I don't read a lot of biographies, but when I do it's usually because I'm already a fan of the person being written about, so you'd have to get up pretty early in the morning to leave me dissatisfied. In other words, the chances of me not liking a book about the author of one of my favorite novels are pretty slim. That said, I did love Harman's new Brontë biography, which covers her entire, short life, from birth to the start of her life after death.

Harman portrays Brontë's family as close and inwardly-focused, dominated by the paterfamilias Patrick, a minister with a temper and a tight rein on his five children Maria, Branwell, Emily, Anne and Charlotte. Charlotte was very close to all of her siblings and a biography of her is in large part a biography of this family. Maria died too young to be a part of the creative hive that the remaining four developed later, which continued until Anne and Emily passed within months of each other. Branwell's story is also tragic, his life lost to alcohol and addiction and a hopeless and scandalous love affair. Charlotte's career was bumpier than I realized, even after the success of Jane Eyre, and she remained haunted by a failed love of her own, until she married and briefly settled down until her premature death in her mid-30s, possibly, Harman tells us, due to complications related to pregnancy.

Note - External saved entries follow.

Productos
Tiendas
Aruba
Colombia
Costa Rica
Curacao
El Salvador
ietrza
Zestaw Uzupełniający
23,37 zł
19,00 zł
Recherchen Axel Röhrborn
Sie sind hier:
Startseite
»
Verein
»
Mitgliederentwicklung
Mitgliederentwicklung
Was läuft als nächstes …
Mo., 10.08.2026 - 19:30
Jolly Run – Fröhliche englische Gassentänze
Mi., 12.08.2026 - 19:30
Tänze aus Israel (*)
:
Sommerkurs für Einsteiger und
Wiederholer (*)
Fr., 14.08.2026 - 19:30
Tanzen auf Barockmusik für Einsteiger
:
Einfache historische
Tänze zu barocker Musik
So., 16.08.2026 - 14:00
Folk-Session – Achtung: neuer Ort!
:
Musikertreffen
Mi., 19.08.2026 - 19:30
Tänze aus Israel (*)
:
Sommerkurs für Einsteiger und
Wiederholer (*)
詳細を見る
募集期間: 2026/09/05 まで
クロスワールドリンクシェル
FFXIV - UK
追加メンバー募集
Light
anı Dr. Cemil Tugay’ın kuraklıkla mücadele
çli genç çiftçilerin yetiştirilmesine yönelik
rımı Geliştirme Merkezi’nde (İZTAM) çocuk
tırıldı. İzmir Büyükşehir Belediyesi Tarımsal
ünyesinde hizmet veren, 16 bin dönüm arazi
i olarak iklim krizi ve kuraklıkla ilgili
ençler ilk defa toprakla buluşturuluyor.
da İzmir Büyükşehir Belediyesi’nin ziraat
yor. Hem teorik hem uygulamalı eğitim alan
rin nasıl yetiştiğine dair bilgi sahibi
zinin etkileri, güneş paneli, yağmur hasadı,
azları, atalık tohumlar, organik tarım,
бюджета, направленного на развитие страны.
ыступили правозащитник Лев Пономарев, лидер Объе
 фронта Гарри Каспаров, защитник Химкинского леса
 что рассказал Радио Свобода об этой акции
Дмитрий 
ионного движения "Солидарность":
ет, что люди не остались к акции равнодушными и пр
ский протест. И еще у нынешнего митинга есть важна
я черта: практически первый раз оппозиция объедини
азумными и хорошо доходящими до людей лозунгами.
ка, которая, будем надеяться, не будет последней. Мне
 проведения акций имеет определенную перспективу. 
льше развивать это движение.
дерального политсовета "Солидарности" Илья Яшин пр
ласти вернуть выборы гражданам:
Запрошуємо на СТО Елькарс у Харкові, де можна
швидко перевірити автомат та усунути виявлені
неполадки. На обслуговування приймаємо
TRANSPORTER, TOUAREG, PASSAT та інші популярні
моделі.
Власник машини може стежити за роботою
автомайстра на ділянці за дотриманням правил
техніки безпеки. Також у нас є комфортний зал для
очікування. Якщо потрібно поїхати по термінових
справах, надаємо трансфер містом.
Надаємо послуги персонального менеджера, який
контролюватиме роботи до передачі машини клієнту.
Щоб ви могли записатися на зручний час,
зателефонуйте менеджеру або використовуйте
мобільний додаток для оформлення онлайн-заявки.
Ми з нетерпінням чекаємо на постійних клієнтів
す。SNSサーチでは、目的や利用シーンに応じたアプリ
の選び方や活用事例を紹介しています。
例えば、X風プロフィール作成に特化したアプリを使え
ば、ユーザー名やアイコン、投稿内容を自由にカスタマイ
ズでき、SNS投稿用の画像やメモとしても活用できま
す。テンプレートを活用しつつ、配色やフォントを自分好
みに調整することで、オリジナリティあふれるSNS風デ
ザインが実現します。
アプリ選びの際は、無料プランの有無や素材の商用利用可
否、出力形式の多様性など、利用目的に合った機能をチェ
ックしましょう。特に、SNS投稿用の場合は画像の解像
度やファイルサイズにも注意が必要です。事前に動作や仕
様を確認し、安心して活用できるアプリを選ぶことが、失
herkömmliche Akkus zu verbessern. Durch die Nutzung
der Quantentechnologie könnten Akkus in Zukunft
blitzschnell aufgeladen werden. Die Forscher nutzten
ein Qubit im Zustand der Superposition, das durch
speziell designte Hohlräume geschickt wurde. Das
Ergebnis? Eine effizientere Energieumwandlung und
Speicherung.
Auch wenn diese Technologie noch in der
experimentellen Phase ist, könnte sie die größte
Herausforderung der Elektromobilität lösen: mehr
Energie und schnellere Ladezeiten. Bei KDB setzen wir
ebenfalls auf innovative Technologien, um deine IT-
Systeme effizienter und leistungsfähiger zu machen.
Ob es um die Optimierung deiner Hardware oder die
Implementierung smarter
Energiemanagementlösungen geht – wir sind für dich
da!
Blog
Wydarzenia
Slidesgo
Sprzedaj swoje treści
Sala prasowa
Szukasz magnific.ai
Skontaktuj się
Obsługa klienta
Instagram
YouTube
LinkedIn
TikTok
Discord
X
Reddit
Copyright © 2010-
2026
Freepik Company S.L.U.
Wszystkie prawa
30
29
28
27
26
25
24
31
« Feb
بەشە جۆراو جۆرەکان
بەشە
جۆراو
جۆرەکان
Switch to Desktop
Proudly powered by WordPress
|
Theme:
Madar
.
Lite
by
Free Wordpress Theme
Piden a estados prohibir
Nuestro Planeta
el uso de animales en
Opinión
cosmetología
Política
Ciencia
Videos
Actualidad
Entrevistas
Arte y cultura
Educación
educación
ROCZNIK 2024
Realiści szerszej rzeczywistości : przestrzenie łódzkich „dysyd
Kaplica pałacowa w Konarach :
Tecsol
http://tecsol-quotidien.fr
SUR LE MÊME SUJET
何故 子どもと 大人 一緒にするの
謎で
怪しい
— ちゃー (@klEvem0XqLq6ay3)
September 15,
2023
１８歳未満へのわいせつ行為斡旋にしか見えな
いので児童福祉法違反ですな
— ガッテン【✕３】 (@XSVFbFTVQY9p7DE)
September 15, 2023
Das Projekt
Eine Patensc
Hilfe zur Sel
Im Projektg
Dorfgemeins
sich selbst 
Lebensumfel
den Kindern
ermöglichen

Charlotte Brontë is absorbing read that held my attention completely; I read it at the gym so it was competing with a lot of ambient noise and I could only read it 45 minutes at a time, but I actually started working out more so I'd have more time for it. It's a treat to hear Brontë's voice through her letters and early writing and to learn about Brontë family, especially her father and sisters. Emily in particular seemed like someone with a rich interior life. Brontë's relationship with Elizabeth Gaskell, also an important Brontë biographer, is a big part of Brontë's adult and professional life. I'd recommend the book strongly to fans of any or all of the Brontës, or for anyone who likes a good character-driven novel. It would make a great brainy summer read.

Rating: BUY

FTC Disclosure: I received this book for review from Knopf.